The benefits of such powerful teaching tools are obvious. If you can keep it interesting, you can keep students awake long enough to learn. Volunteer departments know that if the crew is not enjoying the experience, retention becomes a problem. The tools necessary to put this kind of learning presentation together used to require a lot of resources, budget, and integrated technology knowledge, but now the videos and pictures are available online and are downloadable, and other presentation software can easily incorporate video and audio.

 

WEB SITES GO TO THE NEXT LEVEL

 

Many departments use their Web sites as community public relations tools. Currently, departments are moving toward password-protected areas on their Web sites for personnel. News items/blogs, “Messages from the Chief,” training schedules, sign-up sheets, training histories, and internal messaging and texting are all great tools to improve the communication levels within the department.

It can be difficult and expensive to build and update these types of pages. Progress is being made, however, with software packages that allow the department’s Web technician to update online department Web pages without needing to code in HTML. Imagine updating your Web site by clicking the edit button, typing in the new text in plain English, and clicking “Save.”

 

THE DEPARTMENT OF THE FUTURE, TODAY

 

A firefighter signs in, sees the day’s message from the chief, clicks on “Newsblog” for the latest SOP announcement, and then sees his assigned training class and test to take to prepare for Thursday night’s drill. He clicks on “Vehicle Extrication”; views a 15-slide presentation online, a video clip, and digital pictures from an actual rescue scene; studies the “Lessons to be Learned”; and takes an eight-question quiz.

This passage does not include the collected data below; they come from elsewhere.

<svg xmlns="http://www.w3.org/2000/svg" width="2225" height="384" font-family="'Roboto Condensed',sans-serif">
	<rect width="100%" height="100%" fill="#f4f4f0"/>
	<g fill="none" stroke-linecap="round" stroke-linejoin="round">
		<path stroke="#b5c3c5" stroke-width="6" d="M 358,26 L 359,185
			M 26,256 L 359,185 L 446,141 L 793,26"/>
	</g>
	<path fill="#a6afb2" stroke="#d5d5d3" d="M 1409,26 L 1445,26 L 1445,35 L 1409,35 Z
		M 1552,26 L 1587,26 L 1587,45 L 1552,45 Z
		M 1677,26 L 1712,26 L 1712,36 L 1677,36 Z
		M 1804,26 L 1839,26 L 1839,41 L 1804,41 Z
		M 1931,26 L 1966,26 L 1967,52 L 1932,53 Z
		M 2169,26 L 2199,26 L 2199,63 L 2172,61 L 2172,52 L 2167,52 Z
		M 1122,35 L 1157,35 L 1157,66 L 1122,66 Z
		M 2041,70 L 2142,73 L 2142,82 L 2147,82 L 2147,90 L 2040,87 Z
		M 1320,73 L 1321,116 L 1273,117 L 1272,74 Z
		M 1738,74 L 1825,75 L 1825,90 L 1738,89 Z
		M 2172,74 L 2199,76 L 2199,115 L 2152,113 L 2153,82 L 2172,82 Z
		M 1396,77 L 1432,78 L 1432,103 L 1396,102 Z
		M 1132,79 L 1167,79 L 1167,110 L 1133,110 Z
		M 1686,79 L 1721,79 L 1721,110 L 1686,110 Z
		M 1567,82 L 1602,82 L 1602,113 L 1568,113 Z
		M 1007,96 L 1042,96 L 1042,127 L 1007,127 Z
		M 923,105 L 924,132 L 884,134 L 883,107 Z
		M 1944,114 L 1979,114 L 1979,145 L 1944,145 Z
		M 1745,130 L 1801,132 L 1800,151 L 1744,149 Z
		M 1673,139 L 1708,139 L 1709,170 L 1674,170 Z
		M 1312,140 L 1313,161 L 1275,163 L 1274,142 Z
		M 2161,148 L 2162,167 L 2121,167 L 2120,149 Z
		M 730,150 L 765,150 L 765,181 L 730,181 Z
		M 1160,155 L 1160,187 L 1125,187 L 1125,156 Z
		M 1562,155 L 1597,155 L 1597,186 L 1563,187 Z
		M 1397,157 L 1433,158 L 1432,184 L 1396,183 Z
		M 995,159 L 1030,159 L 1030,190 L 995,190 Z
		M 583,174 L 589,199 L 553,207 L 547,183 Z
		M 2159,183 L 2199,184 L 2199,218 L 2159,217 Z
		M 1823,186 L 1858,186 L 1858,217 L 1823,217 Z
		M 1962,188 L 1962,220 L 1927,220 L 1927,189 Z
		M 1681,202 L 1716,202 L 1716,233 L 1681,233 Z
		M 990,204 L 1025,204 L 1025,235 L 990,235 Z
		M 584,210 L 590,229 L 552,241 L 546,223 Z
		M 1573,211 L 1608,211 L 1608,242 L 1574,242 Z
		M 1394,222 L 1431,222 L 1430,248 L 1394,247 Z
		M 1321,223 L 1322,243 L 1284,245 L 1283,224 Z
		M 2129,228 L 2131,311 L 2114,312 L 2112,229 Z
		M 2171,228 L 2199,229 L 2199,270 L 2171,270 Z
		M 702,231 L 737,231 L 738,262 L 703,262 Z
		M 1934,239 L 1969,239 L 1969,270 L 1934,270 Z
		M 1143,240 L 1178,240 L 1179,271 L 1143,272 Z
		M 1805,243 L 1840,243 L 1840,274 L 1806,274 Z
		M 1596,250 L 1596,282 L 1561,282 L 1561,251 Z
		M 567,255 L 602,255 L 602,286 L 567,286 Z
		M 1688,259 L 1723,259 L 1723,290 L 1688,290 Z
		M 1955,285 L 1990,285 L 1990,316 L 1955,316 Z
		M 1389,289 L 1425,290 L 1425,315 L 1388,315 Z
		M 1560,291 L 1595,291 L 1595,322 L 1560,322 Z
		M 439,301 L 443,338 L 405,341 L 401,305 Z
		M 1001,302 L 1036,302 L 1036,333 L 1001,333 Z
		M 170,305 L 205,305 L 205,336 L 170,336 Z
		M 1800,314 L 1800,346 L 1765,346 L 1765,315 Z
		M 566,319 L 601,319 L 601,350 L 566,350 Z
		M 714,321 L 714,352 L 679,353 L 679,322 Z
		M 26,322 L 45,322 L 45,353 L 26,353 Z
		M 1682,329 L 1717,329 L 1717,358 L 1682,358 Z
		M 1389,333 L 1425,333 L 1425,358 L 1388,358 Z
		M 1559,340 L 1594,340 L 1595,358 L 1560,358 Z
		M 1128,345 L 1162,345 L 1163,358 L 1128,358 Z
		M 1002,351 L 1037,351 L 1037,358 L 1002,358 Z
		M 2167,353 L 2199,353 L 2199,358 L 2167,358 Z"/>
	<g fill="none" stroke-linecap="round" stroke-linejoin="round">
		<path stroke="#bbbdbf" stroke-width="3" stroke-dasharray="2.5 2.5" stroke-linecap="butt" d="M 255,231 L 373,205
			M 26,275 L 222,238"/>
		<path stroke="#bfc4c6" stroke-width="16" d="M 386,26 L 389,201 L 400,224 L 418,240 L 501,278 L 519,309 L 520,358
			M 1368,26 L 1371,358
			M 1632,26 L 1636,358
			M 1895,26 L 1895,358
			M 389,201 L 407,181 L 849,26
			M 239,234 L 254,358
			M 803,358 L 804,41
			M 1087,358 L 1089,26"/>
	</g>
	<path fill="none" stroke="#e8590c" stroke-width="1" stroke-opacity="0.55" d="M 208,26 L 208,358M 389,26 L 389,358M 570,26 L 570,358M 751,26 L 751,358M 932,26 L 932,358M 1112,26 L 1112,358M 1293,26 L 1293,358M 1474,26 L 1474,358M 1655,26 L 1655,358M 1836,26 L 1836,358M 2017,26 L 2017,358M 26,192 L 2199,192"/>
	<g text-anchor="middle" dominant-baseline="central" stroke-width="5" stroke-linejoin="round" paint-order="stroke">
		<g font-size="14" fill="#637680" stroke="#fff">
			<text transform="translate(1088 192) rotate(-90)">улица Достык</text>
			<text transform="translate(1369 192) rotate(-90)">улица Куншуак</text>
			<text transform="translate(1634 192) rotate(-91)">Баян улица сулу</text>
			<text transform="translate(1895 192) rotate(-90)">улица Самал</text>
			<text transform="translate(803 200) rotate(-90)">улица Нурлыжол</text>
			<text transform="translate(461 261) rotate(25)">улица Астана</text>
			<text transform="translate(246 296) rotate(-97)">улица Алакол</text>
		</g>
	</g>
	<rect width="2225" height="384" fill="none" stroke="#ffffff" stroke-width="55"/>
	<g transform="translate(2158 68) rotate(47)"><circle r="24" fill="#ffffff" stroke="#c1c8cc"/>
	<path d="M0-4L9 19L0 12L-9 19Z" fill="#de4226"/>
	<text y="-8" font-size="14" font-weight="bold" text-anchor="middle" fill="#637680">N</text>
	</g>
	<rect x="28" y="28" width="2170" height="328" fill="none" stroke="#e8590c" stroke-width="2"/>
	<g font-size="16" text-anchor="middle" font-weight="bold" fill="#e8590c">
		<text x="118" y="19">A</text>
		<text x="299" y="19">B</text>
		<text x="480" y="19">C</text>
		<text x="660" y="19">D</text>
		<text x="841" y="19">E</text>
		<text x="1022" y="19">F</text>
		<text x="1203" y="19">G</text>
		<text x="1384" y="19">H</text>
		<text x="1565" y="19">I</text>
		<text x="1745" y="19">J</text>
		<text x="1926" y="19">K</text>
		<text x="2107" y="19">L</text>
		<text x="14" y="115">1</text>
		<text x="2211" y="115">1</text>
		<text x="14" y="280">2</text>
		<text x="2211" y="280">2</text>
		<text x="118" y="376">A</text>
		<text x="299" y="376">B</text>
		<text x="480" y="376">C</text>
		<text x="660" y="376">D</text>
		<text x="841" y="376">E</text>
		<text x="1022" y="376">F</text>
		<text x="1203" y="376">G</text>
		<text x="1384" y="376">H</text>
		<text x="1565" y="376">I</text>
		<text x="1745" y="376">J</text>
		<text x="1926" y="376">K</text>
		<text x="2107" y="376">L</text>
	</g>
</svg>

The computer grades the quiz, prints a certificate of completion, and drops it into the firefighter’s training record automatically. His training officer is notified that he has completed the course and is ready for the Thursday night drill. The firefighter checks the schedule, signs up online for the offsite training seminar coming up next month, and reads the department newsletter. At seven days and again at three days before the event, he will receive an e-mail reminding him of his seminar.

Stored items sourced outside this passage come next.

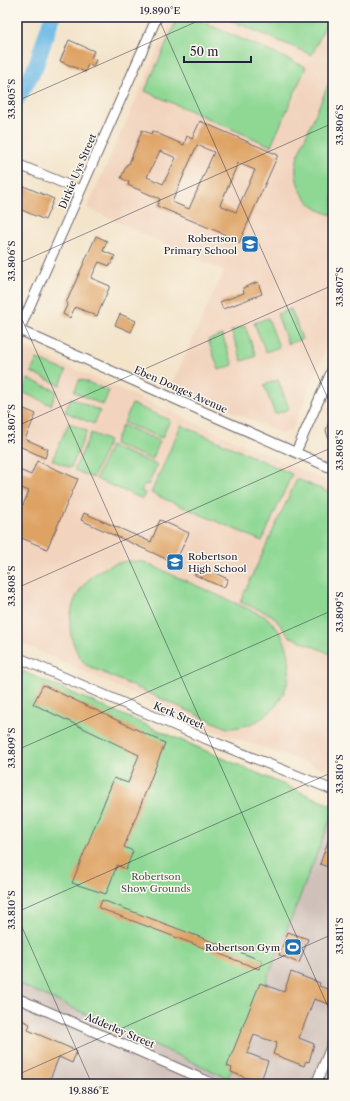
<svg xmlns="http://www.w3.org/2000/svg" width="350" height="1101" font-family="'Libre Caslon Text',serif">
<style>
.built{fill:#f2d4be}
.industrial{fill:#cfc0ba}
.green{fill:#8fd894;stroke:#587d68}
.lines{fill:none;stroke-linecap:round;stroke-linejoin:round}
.river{stroke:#6cbae6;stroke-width:16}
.building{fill:#dea264;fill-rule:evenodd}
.minor-casing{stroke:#6b666d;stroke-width:11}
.minor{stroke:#fff;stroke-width:9}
.ticks{fill:none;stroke:#22223b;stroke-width:1;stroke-opacity:0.45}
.labels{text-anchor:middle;stroke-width:3;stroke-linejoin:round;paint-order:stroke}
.street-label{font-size:10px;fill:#22223b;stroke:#fbf7ec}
.poi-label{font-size:10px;fill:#22223b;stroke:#fbf7ec;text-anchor:end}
.park-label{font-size:10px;fill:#435956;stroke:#fbf7ec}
.neatline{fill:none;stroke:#22223b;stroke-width:1.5}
.ticks-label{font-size:10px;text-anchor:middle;fill:#22223b}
</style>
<rect width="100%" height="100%" fill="#fbf7ec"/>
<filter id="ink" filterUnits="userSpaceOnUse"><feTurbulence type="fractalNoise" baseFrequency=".025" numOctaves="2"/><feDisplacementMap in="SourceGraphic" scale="8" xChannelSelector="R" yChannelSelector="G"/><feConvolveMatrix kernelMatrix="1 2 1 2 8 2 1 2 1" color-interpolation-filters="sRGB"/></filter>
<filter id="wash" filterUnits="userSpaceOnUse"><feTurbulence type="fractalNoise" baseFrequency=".012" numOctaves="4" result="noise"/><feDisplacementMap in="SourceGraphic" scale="16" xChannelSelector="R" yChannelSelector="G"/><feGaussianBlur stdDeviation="0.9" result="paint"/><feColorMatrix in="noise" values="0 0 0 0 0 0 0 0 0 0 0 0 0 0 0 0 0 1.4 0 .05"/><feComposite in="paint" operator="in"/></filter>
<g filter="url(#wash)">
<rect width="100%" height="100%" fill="#f3e4ca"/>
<path class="built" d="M173,17H333V332L292,430L282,434L172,384L224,271L87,208Z
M25,347L333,484V772L215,731L17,641V365Z"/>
<path class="industrial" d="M333,813V1084H17V983L228,1077Z"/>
<path class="green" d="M178,17H191L306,67L271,146L145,91Z
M223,17H329L312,55Z
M333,74V215C308,210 291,185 297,160C299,150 304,140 308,131C316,112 325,93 333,74Z
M291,309L302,339L288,344L277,314Z
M268,318L279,347L266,352L254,323Z
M245,326L256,356L242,361L231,331Z
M222,335L233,365L219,370L208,340Z
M37,359L66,371L60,385L31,372Z
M28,379L57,391L51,405L22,392Z
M80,379L109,391L103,405L74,392Z
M278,380L289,409L275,414L264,385Z
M71,398L100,411L94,424L65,412Z
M132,404L170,420L162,438L124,423Z
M69,423L87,431L71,468L52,460Z
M122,425L160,441L152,460L114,444Z
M181,425L292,474L262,541L151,493Z
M91,433L109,441L93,478L74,470Z
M110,446L157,465L148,485L144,484L141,491L145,493L143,499L96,479Z
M297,479L333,494V655L289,636L272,615L240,602Z
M129,561L144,562L266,617C311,654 288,728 227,728L86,665C51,625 77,566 129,561Z
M17,669L333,806V813L228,1078L17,983Z"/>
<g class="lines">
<path class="river" d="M17,99L35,68L52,17"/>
</g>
<g id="blocks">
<path class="building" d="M69,40L94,51L91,58L96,60L93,66L88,64L85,72L60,61Z
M200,121L278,155L239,243L225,237L226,235L157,206L160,199L128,185L129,182L121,178L127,164H129L142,130L151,134L152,131L184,145L187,136L192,139ZM197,145L214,152L189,209L172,202ZM160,151L176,158L163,184L147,177ZM238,163L255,170L236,212L220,205Z
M19,184L54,199L45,220L17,208V190Z
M96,236L107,241L103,251L115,256L110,266L99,262L91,278L110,286L97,316L75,307L70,318L63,314L68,303H66Z
M258,282L262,294L223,309L220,302L244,293L243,288Z
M120,314L136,321L131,332L115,325Z
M22,408L36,414L25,439L48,449L45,458L17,445V419Z
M333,413V448H331L326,430Z
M37,461L78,479L47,549L17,536V502L23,505L29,491L17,486V469L31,475Z
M84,513L151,542L160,520L189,533L175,563L81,520Z
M199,566L228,579L224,588L195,575Z
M43,685L165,743L124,847L133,851L126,869L117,865L106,894L72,883L114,778L128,783L139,755L33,704Z
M332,830H333V869L320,864Z
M102,900L263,961L259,969L99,908Z
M288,932L308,939L299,963L279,955Z
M291,972L320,983L319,986L333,991L329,1004L314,999L299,1038L314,1044L309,1062L306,1061L304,1066L273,1054L277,1043L254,1035L247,1053L268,1061L260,1083L231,1072L232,1068L227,1066L260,983L284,992Z
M22,1020L30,1024L28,1030L77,1051L72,1063L59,1057L48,1084H17V1025L19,1026Z"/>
</g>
</g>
<g filter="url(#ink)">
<use href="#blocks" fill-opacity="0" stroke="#6b666d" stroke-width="1"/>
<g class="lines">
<defs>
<path id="minor" d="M17,164L80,190
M19,330L333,469
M17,335L157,17
M296,452L333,368
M17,657L199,736L333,790
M17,998L214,1084
M316,1084L333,1042"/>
</defs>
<use href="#minor" class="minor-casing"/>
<use href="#minor" class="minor"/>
</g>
</g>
<path class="ticks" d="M158,17L333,410M17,101L207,17M17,264L333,123M17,308L333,1018M17,426L333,285M17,588L333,447M17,750L333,610M17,912L333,772M17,916L92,1084M17,1075L333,934"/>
<defs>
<symbol id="school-square" viewBox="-11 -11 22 22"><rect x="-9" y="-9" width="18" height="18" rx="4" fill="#1f6fb2" stroke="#fbf7ec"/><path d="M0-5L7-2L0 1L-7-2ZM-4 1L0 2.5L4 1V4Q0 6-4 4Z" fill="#fff"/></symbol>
<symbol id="stadium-square" viewBox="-11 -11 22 22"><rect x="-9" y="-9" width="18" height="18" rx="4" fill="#1f6fb2" stroke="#fbf7ec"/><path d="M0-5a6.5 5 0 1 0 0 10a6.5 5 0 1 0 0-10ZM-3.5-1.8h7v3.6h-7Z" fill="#fff"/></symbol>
</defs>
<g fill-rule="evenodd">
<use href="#school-square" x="240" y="234" width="20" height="20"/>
<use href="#school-square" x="165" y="552" width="20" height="20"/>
<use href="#stadium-square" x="283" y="937" width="20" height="20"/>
</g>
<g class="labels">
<g class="street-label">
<text transform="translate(77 171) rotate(-67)" y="4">Dirkie Uys Street</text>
<text transform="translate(181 389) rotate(24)" y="4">Eben Donges Avenue</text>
<text transform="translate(179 715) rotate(23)" y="4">Kerk Street</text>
<text transform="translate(120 1030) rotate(23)" y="4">Adderley Street</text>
</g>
<g class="poi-label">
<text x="237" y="242">Robertson<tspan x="237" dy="12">Primary School</tspan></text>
<text x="188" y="560" text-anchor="start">Robertson<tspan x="188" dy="12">High School</tspan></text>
<text x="280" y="951">Robertson Gym</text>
</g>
<g class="park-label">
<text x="156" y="880">Robertson<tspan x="156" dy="12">Show Grounds</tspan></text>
</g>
</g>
<rect width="350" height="1101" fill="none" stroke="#fbf7ec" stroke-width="44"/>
<path d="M184 56v6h67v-6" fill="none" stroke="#22223b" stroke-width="2"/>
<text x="190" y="56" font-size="12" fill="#22223b" stroke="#fbf7ec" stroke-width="3" paint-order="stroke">50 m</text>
<rect x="22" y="22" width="306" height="1057" class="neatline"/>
<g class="ticks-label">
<text x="160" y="14">19.890°E</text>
<text transform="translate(11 99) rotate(-90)" y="4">33.805°S</text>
<text transform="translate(339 125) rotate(-90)" y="4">33.806°S</text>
<text transform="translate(11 261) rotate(-90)" y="4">33.806°S</text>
<text transform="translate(339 287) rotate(-90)" y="4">33.807°S</text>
<text transform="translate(11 424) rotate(-90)" y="4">33.807°S</text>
<text transform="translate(339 450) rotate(-90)" y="4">33.808°S</text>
<text transform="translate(11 586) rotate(-90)" y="4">33.808°S</text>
<text transform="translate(339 612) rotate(-90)" y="4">33.809°S</text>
<text transform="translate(11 748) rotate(-90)" y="4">33.809°S</text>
<text transform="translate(339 774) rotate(-90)" y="4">33.810°S</text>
<text transform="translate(11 910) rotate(-90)" y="4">33.810°S</text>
<text transform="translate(339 936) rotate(-90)" y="4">33.811°S</text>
<text x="89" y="1094">19.886°E</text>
</g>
</svg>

All this technology is available now and is easy to use and affordable. Training officers who use the computer and Internet can gain back many hours of time, save the frustration of teaching classes multiple times, make things convenient for the crews, and raise the department’s communication levels. You can alleviate problems with class availability, schedule and shift conflicts, class interruptions because of response calls and trainer follow-up calls, record keeping, and audit concerns. E-learning and its associated benefits are here.

PATRICK MERLINO is a lieutenant with San Juan (WA) Fire District #3 and a vice president and developer at FireCoTraining.com, Inc., an E-learning software company for fire and EMS designed for training officers. Merlino has nine years of experience in online education.